● **EXERCISE BRIEF**
If an entry below holds a picture, leave the picture out and print the rest exactly.

● **Collected data entries**
== Segment start ==

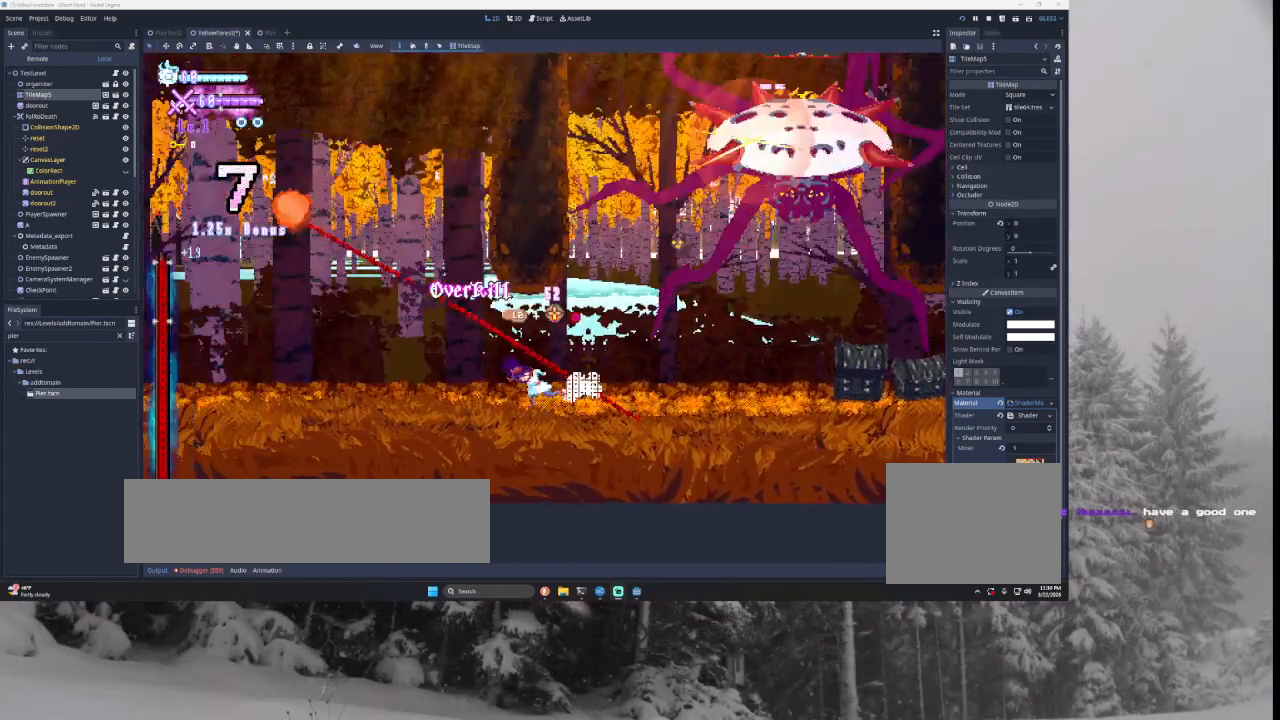
{"buttons": [], "left_stick": "right", "right_stick": "center", "events": [[233, "TRIANGLE", "down"], [433, "TRIANGLE", "up"], [433, "left_stick", "center"], [500, "left_stick", "right"]]}
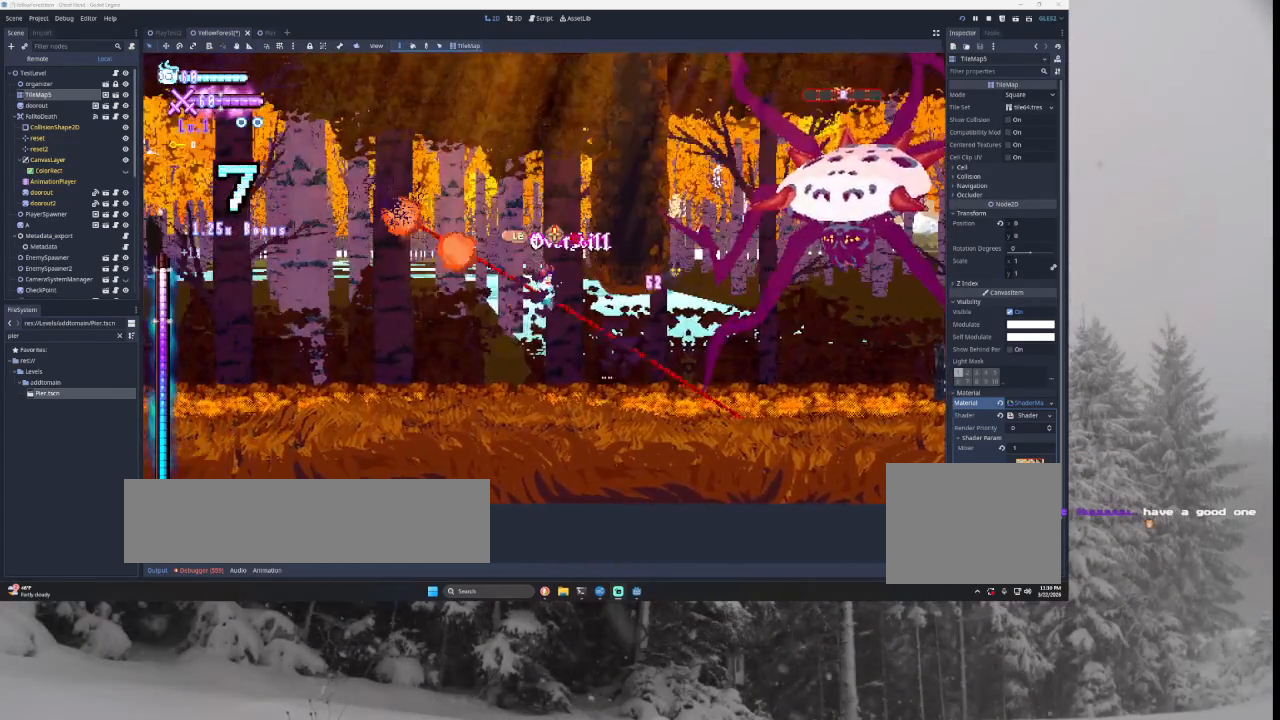
{"buttons": ["TRIANGLE"], "left_stick": "left", "right_stick": "center", "events": [[33, "TRIANGLE", "down"], [233, "TRIANGLE", "up"], [300, "left_stick", "center"], [333, "TRIANGLE", "down"], [400, "left_stick", "left"]]}
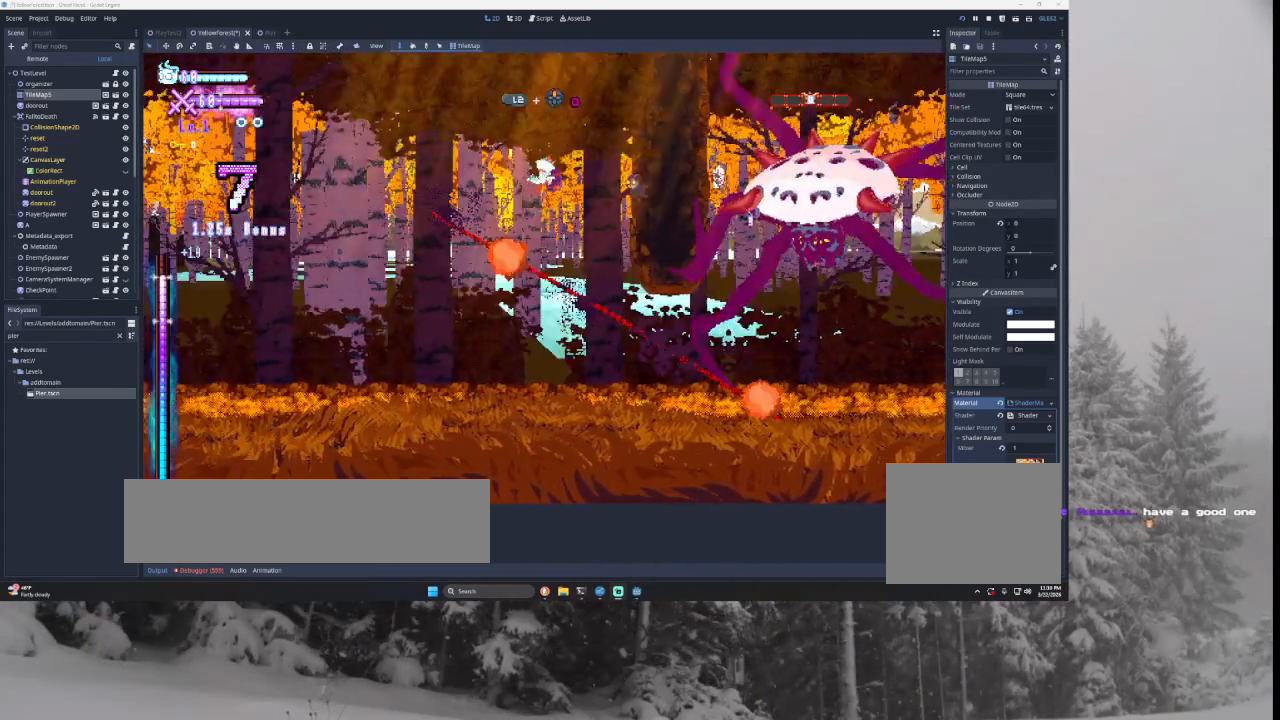
{"buttons": [], "left_stick": "left", "right_stick": "center", "events": [[167, "TRIANGLE", "up"]]}
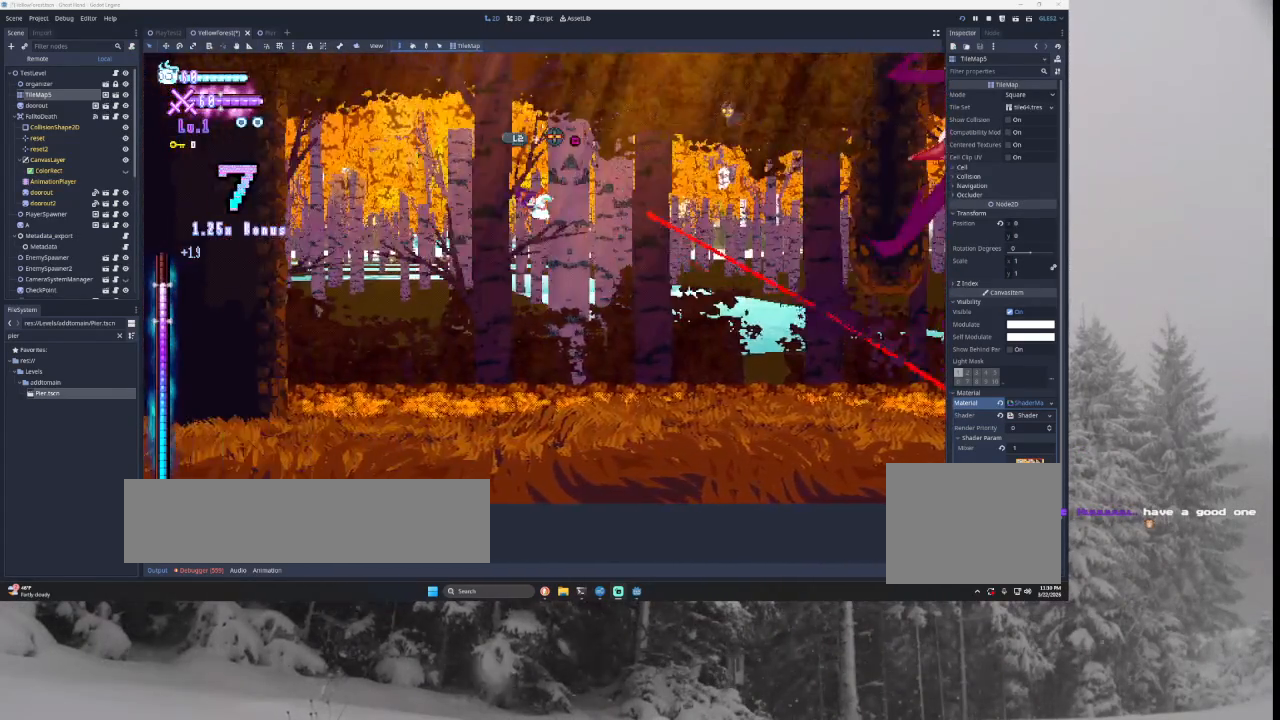
{"buttons": ["TRIANGLE"], "left_stick": "left", "right_stick": "center", "events": [[400, "TRIANGLE", "down"]]}
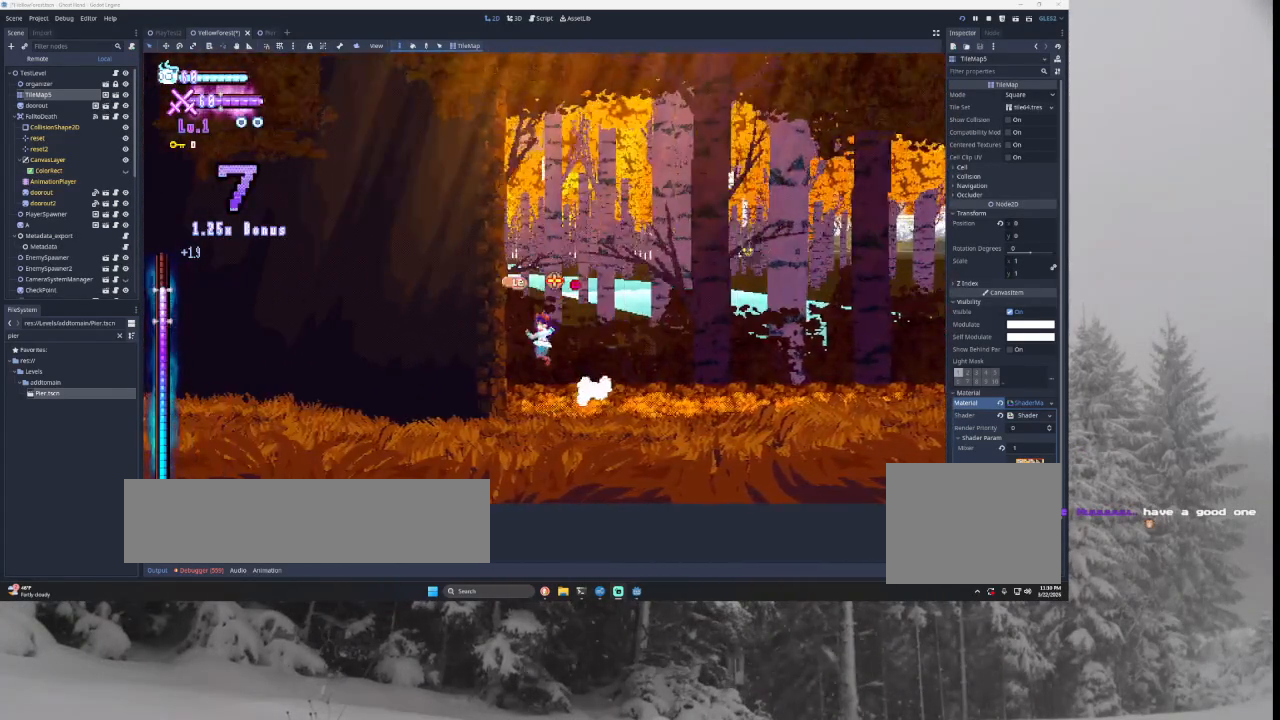
{"buttons": ["TRIANGLE"], "left_stick": "right", "right_stick": "center", "events": [[67, "TRIANGLE", "up"], [100, "left_stick", "center"], [167, "TRIANGLE", "down"], [167, "left_stick", "right"]]}
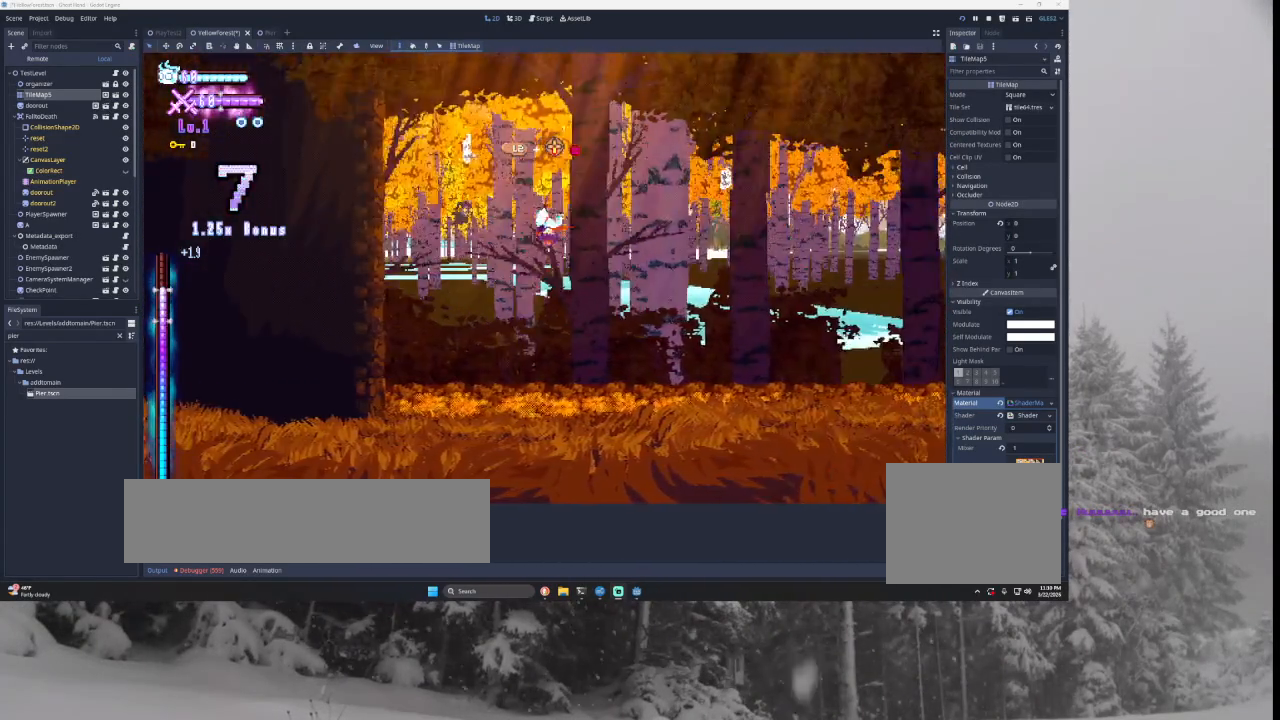
{"buttons": [], "left_stick": "right", "right_stick": "center", "events": [[100, "TRIANGLE", "up"]]}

== Segment end ==

● **RESULT FOR THIS EXERCISE**
{"buttons": [], "left_stick": "right", "right_stick": "center", "events": [[233, "TRIANGLE", "down"], [433, "TRIANGLE", "up"], [433, "left_stick", "center"], [500, "left_stick", "right"]]}
{"buttons": ["TRIANGLE"], "left_stick": "left", "right_stick": "center", "events": [[33, "TRIANGLE", "down"], [233, "TRIANGLE", "up"], [300, "left_stick", "center"], [333, "TRIANGLE", "down"], [400, "left_stick", "left"]]}
{"buttons": [], "left_stick": "left", "right_stick": "center", "events": [[167, "TRIANGLE", "up"]]}
{"buttons": ["TRIANGLE"], "left_stick": "left", "right_stick": "center", "events": [[400, "TRIANGLE", "down"]]}
{"buttons": ["TRIANGLE"], "left_stick": "right", "right_stick": "center", "events": [[67, "TRIANGLE", "up"], [100, "left_stick", "center"], [167, "TRIANGLE", "down"], [167, "left_stick", "right"]]}
{"buttons": [], "left_stick": "right", "right_stick": "center", "events": [[100, "TRIANGLE", "up"]]}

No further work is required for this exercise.